Communications Litigation Today was a Warren News publication.
Thieves 'Living Large'

Apple User Sues to Recover AppleID Access After His Account Was Hacked

An Apple customer sued the company to retrieve 20 years’ worth of private and personal data after losing all access to his AppleID due to “a series of unfortunate events,” according to the customer's complaint Friday (docket 24-cv-433194) in Santa Clara County Superior Court.

Plaintiff David Yang’s iPhone 15 was stolen Feb. 24 while he was visiting New York, the complaint said. By the time the Los Angeles resident returned to his hotel and attempted to use his MacBook Pro to erase data on his phone using Apple’s Find My app, thieves had "hacked into his phone and changed his Apple ID password," said the complaint. They also changed his trusted number contact, it said. Yang took his MacBook to an Apple store to try to reset his password; employees instructed him to call Apple Support from the store.

Apple Support informed Yang “it was too late,” said the complaint. After hacking his phone and resetting his AppleID password, thieves had access to Yang’s Apple account, private and personal data, Social Security number, passport data, credit cards, bank and brokerage accounts, and every website user ID and password Yang had saved in the iCloud Key Chain, including work files, tax returns, photos and music, it said.

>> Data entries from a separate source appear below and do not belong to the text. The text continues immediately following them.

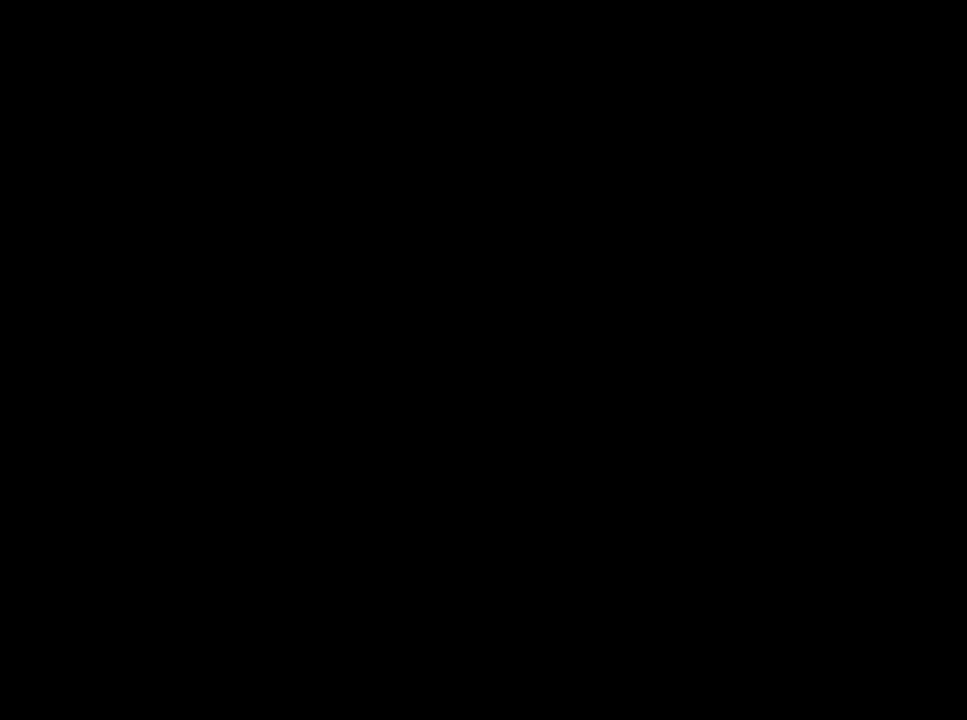
{"buttons": [], "right_stick": "center", "events": []}
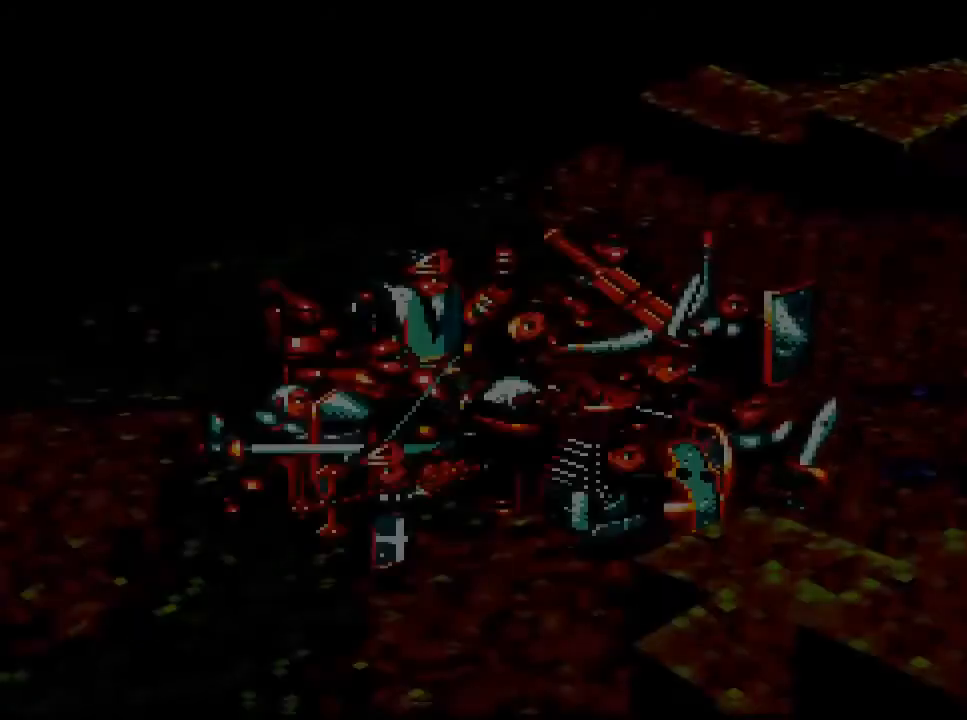
{"buttons": ["CIRCLE"], "right_stick": "center", "events": [[500, "CIRCLE", "down"]]}
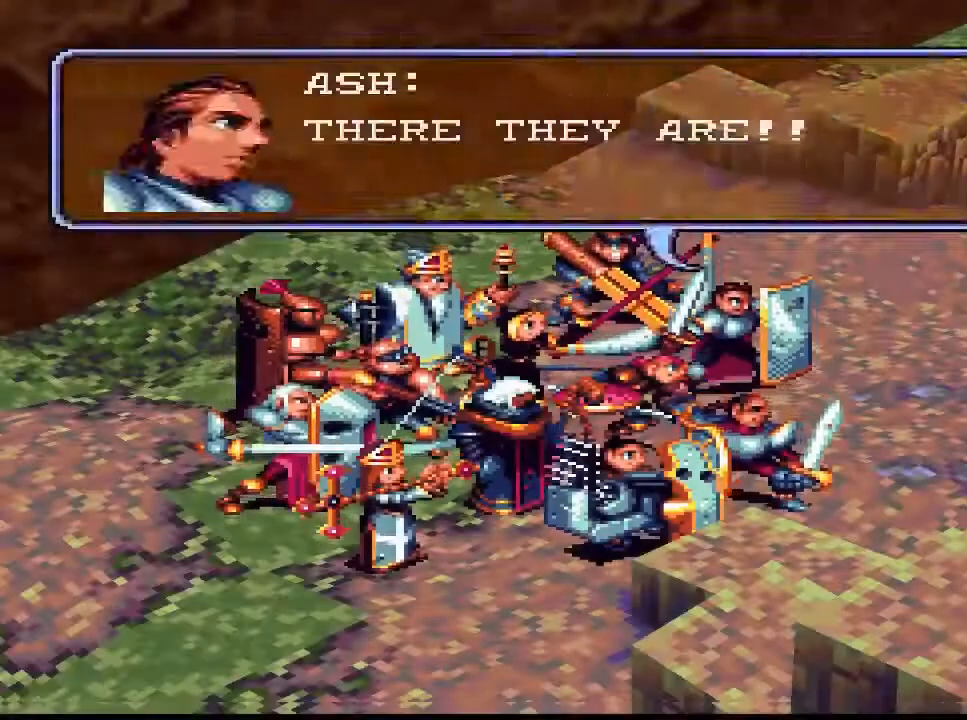
{"buttons": [], "right_stick": "center", "events": [[33, "CIRCLE", "up"]]}
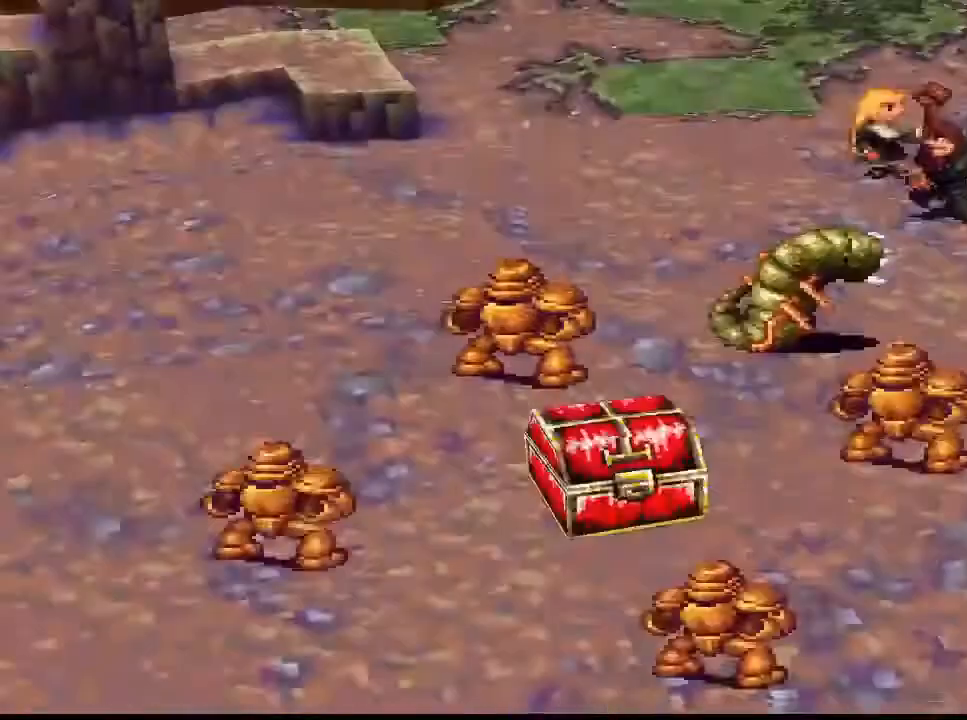
{"buttons": [], "right_stick": "center", "events": []}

Yang stopped practicing law a few years ago to launch “entrepreneurial projects,” said the complaint. Ironically, as a lawyer, he drafted patent applications for the iPhone in 2003, and represented Apple in “numerous patent litigation matters,” the complaint said. In addition to lost personal information, his phone had information associated with a business identity Yang had registered with the Apple development program to create an app on the Apple Store, the complaint said. Because he had begun the process of gaining Apple’s approval to put his app on the App Store using his AppleID, the company would not allow him to continue that process with a new AppleID since the employee identification number of the business entity is “locked with the stolen AppleID,” it said.

With the loss of his AppleID and iCloud content, Yang’s App Knowledge Base, and all the related tools, development efforts and products related to his company “cannot be offered on the Apple Store without having to wind down his existing corporation (which includes other shareholders besides Mr. Yang himself), start a new business entity, transfer all IP and technology to the new corporation, and repeat all of the development registration process,” said the complaint.

The thieves, meanwhile, were “living large” using Yang's phone as an ATM, said the complaint. They sent $1,000 from Yang’s checking account to a used car dealer in New Jersey via Zelle, it said. In addition, they opened an Apple credit card, spent $6,141 on it and took a 3.5-hour Uber ride in New York for $397.79, it said. They also took $5,000 from his PayPal and $2,000 from his Venmo accounts, it said.

Upon returning to Los Angeles, Yang filed an identity theft report with the FTC, a police report, and an account recovery request with Apple; the thieves canceled the Apple account recovery request, the complaint said. Yang sent 24 emails to Apple from Feb. 25-March 13 and has “exhausted all possibilities that Apple might provide meaningful assistance in recovering his AppleID and his iCloud data,” the complaint said.

Though Yang is able to provide Apple with “all the information needed” to verify his identity and that the information he seeks is actually his, “Apple flatly refuses to provide” him access to his Apple account and iCloud data, the complaint said. Instead, Apple continues to provide identity thieves with “unfettered access” and the ability to “steal user data, funds, accounts and to create false and fraudulent accounts using Yang’s identity,” it said.

With “unmitigated access” to Yang’s stolen phone, passcode and recovery key, identity thieves can steal money via Apple Pay and other banking apps, view email and photos, including photos of Yang’s children, and “harvest data" from iCloud that can "create fraudulent new accounts in the name of the user and essentially hijack one’s entire digital life,” the complaint said.

Apple recently added a “stolen device protection” option in the latest iPhone operating system update with features designed to impede identity thieves, said the complaint. The features “may substantially reduce the number of victims of iPhone theft who are then permanently locked out of their Apple accounts and iCloud data,” but some Apple customers “are still going to need Apple’s help to recover their accounts and data,” it said.

Yang’s complaint requests that Apple promptly allow him to verify his identity and rightful ownership of his AppleID. That will let Yang “regain access to and sole dominion over his Apple account and iCloud data," log out unauthorized devices on his AppleID, erase his stolen phone and investigate whether his iCloud data was downloaded to other Apple devices “and, if so, erase it,” it said. Causes of action are conversion, violation of California civil and business codes and its Customer Records Act. In addition, Yang seeks an award of all direct, incidental and consequential damages in an amount equal to $1, plus attorneys’ fees and costs. Apple didn’t comment Monday.